- **What the task asks**: For each line in the data that includes "Статистика", make a copy.

[[ Exercise input, beginning ]]

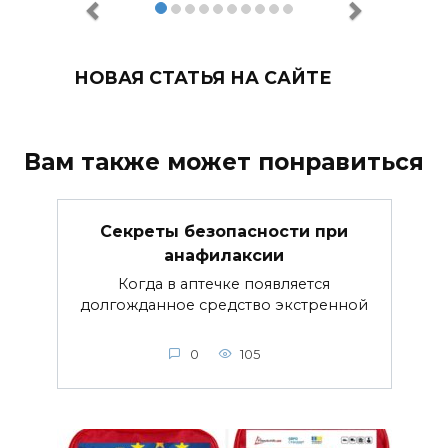
НОВАЯ СТАТЬЯ НА САЙТЕ
Вам также может понравиться
Секреты безопасности при
анафилаксии
Когда в аптечке появляется
долгожданное средство экстренной
0
105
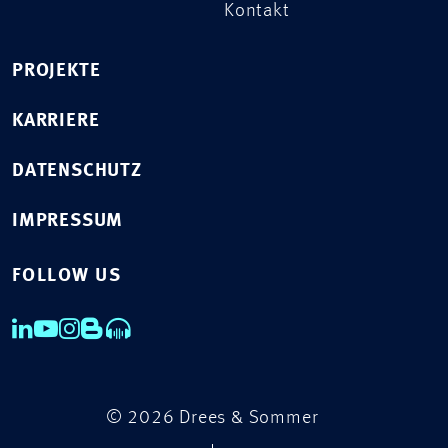
Kontakt
PROJEKTE
KARRIERE
DATENSCHUTZ
IMPRESSUM
FOLLOW US
© 2026 Drees & Sommer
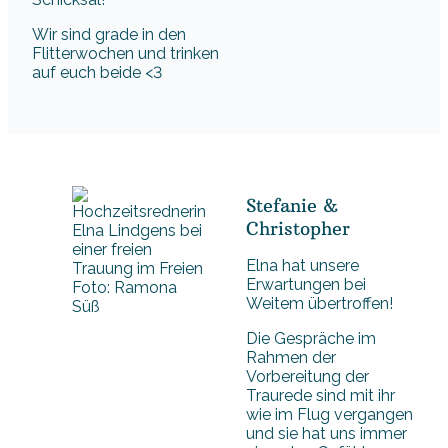
Wir sind grade in den
Flitterwochen und trinken
auf euch beide <3
Stefanie &
Christopher
Elna hat unsere
Erwartungen bei
Foto: Ramona
Weitem übertroffen!
Süß
Die Gespräche im
Rahmen der
Vorbereitung der
Traurede sind mit ihr
wie im Flug vergangen
und sie hat uns immer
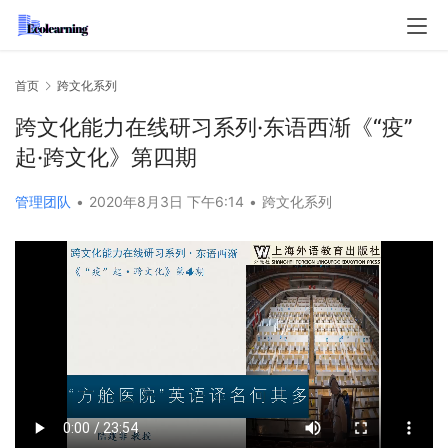
首页
跨文化系列
跨文化能力在线研习系列·东语西渐《“疫”
起·跨文化》第四期
管理团队
•
2020年8月3日 下午6:14
•
跨文化系列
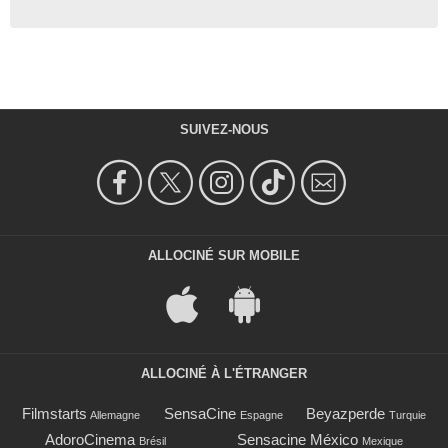
SUIVEZ-NOUS
ALLOCINÉ SUR MOBILE
ALLOCINÉ À L'ÉTRANGER
Filmstarts
SensaCine
Beyazperde
Allemagne
Espagne
Turquie
AdoroCinema
Sensacine México
Brésil
Mexique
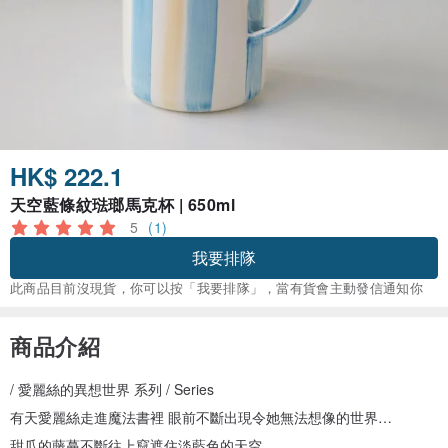
HK$ 222.1
天空藍條紋琺瑯馬克杯 | 650ml
5
(1)
我要排隊
此商品目前沒現貨，你可以按「我要排隊」，當有貨會主動發信通知你
商品介紹
/ 愛麗絲的異想世界 系列 / Series
有天愛麗絲走進魔法書裡 眼前不斷出現令她無法想像的世界…
甜瓜的藤蔓不斷往上竄遮住淡藍色的天空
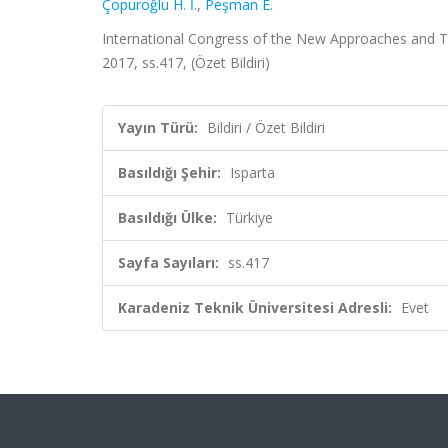
Çopuroğlu H. İ.
,
Peşman E.
International Congress of the New Approaches and Tec
2017, ss.417, (Özet Bildiri)
Yayın Türü:
Bildiri / Özet Bildiri
Basıldığı Şehir:
Isparta
Basıldığı Ülke:
Türkiye
Sayfa Sayıları:
ss.417
Karadeniz Teknik Üniversitesi Adresli:
Evet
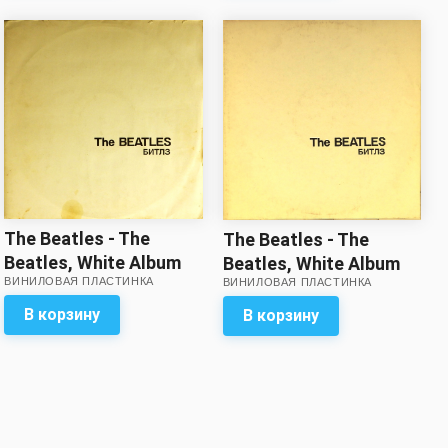
комплекте!
The Beatles - The
The Beatles - The
Beatles, White Album
Beatles, White Album
ВИНИЛОВАЯ ПЛАСТИНКА
ВИНИЛОВАЯ ПЛАСТИНКА
(Битлз, Белый
(Битлз, Белый
альбом) (2 LP) *
альбом) (2 LP)*
В корзину
В корзину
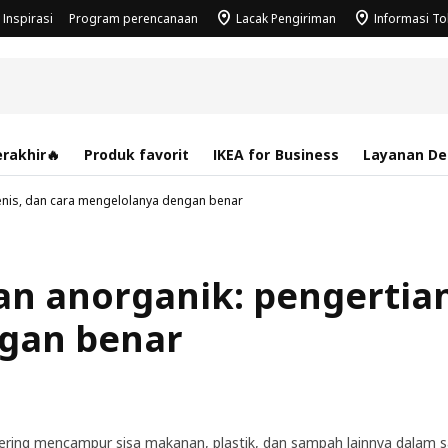
Inspirasi
Program perencanaan
Lacak Pengiriman
Informasi T
rakhir🔥
Produk favorit
IKEA for Business
Layanan Des
enis, dan cara mengelolanya dengan benar
n anorganik: pengertian,
gan benar
ering mencampur sisa makanan, plastik, dan sampah lainnya dalam s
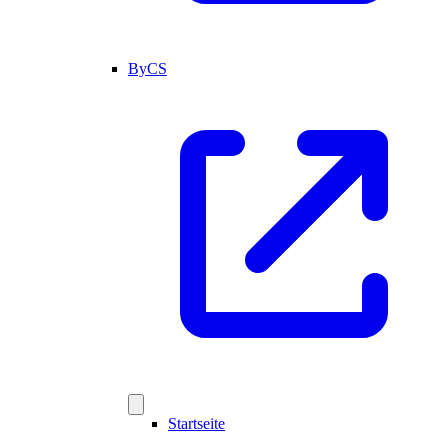
ByCS
Startseite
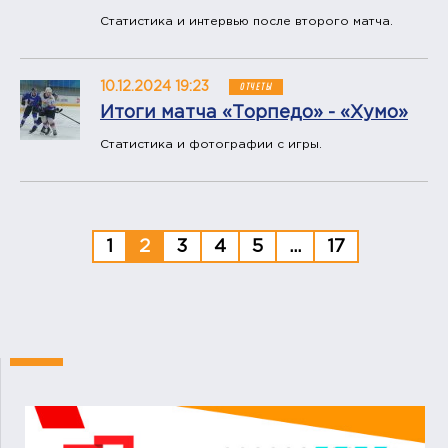
Статистика и интервью после второго матча.
10.12.2024 19:23
ОТЧЕТЫ
Итоги матча «Торпедо» - «Хумо»
Статистика и фотографии с игры.
1
2
3
4
5
...
17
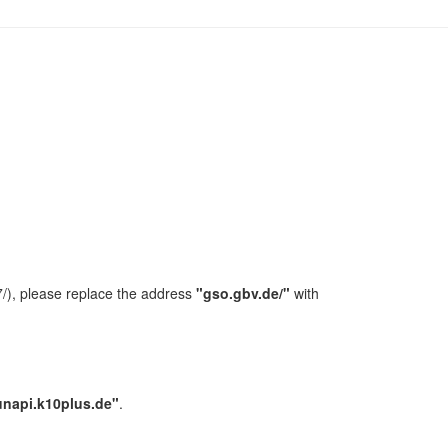
/), please replace the address
"gso.gbv.de/"
with
unapi.k10plus.de"
.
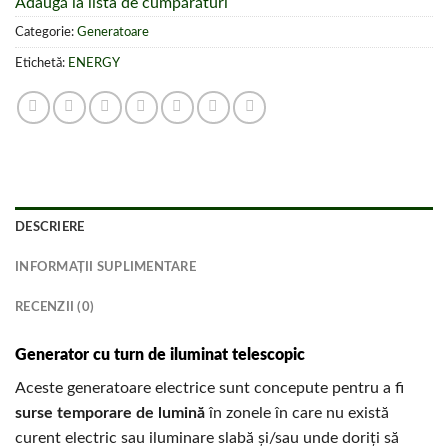
Adaugă la lista de cumpărături
Categorie:
Generatoare
Etichetă:
ENERGY
DESCRIERE
INFORMAȚII SUPLIMENTARE
RECENZII (0)
Generator cu turn de iluminat telescopic
Aceste generatoare electrice sunt concepute pentru a fi
surse temporare de lumină
în zonele în care nu există
curent electric sau iluminare slabă și/sau unde doriți să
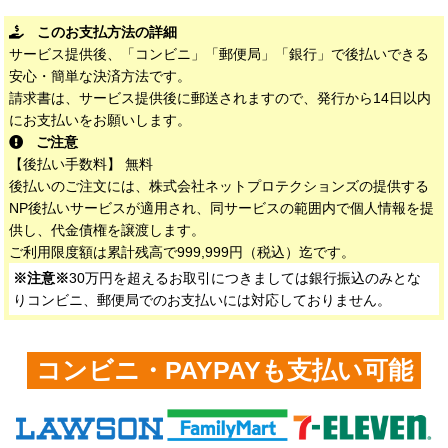
このお支払方法の詳細
サービス提供後、「コンビニ」「郵便局」「銀行」で後払いできる
安心・簡単な決済方法です。
請求書は、サービス提供後に郵送されますので、発行から14日以内
にお支払いをお願いします。
ご注意
【後払い手数料】 無料
後払いのご注文には、株式会社ネットプロテクションズの提供する
NP後払いサービスが適用され、同サービスの範囲内で個人情報を提
供し、代金債権を譲渡します。
ご利用限度額は累計残高で999,999円（税込）迄です。
※注意※
30万円を超えるお取引につきましては銀行振込のみとな
りコンビニ、郵便局でのお支払いには対応しておりません。
コンビニ・PAYPAYも支払い可能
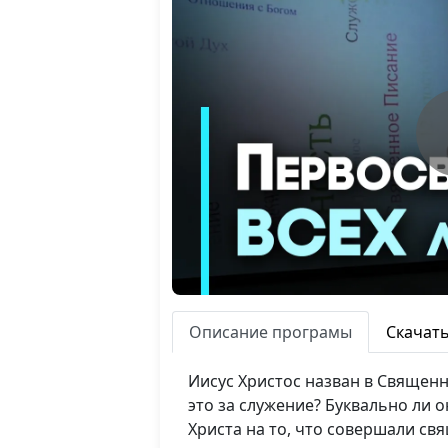
Описание програмы
Скачат
Иисус Христос назван в Священ
это за служение? Буквально ли
Христа на то, что совершали св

[[ Exercise input, end ]]

- **Answer for the task**:
Статистика и интервью после второго матча.
Статистика и фотографии с игры.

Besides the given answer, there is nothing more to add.